*** INPUT FOR THIS TASK Section Begins ***

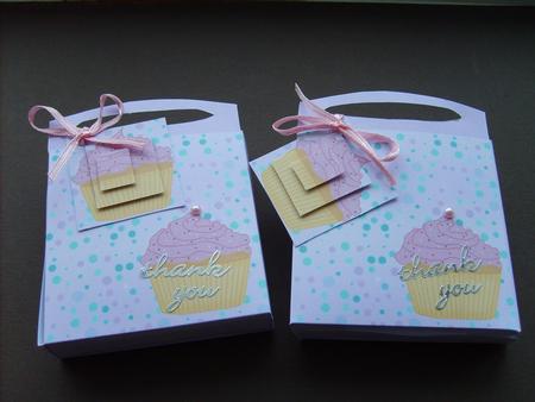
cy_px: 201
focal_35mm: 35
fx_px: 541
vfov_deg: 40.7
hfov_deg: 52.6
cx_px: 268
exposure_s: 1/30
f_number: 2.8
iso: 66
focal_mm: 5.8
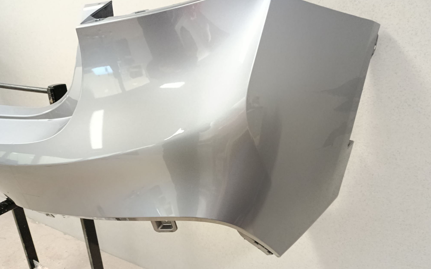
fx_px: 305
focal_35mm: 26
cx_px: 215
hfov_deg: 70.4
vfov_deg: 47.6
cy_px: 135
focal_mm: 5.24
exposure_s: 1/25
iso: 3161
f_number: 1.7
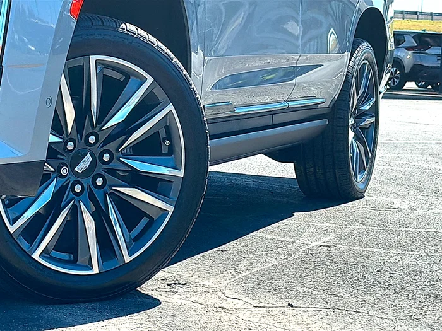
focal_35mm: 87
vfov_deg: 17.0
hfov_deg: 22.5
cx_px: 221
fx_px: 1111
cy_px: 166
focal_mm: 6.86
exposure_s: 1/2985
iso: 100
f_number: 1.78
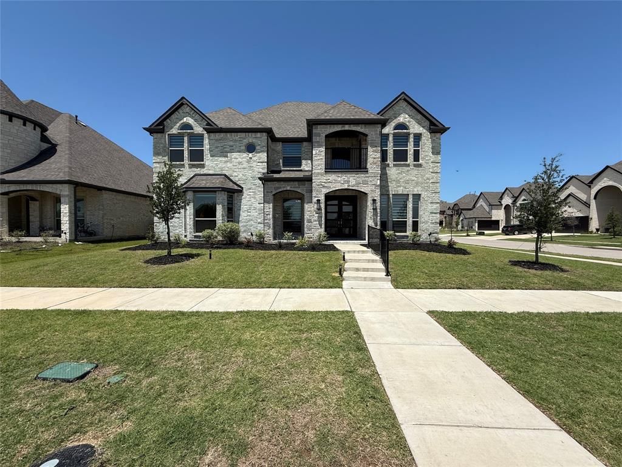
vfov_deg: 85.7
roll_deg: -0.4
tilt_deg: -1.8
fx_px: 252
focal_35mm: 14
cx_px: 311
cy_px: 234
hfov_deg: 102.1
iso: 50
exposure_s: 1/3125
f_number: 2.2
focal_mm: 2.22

*** INPUT FOR THIS TASK Section Ends ***

Would you copy out the data exactly, leaving every picture out?

RESULT:
cy_px: 201
focal_35mm: 35
fx_px: 541
vfov_deg: 40.7
hfov_deg: 52.6
cx_px: 268
exposure_s: 1/30
f_number: 2.8
iso: 66
focal_mm: 5.8
fx_px: 305
focal_35mm: 26
cx_px: 215
hfov_deg: 70.4
vfov_deg: 47.6
cy_px: 135
focal_mm: 5.24
exposure_s: 1/25
iso: 3161
f_number: 1.7
focal_35mm: 87
vfov_deg: 17.0
hfov_deg: 22.5
cx_px: 221
fx_px: 1111
cy_px: 166
focal_mm: 6.86
exposure_s: 1/2985
iso: 100
f_number: 1.78
vfov_deg: 85.7
roll_deg: -0.4
tilt_deg: -1.8
fx_px: 252
focal_35mm: 14
cx_px: 311
cy_px: 234
hfov_deg: 102.1
iso: 50
exposure_s: 1/3125
f_number: 2.2
focal_mm: 2.22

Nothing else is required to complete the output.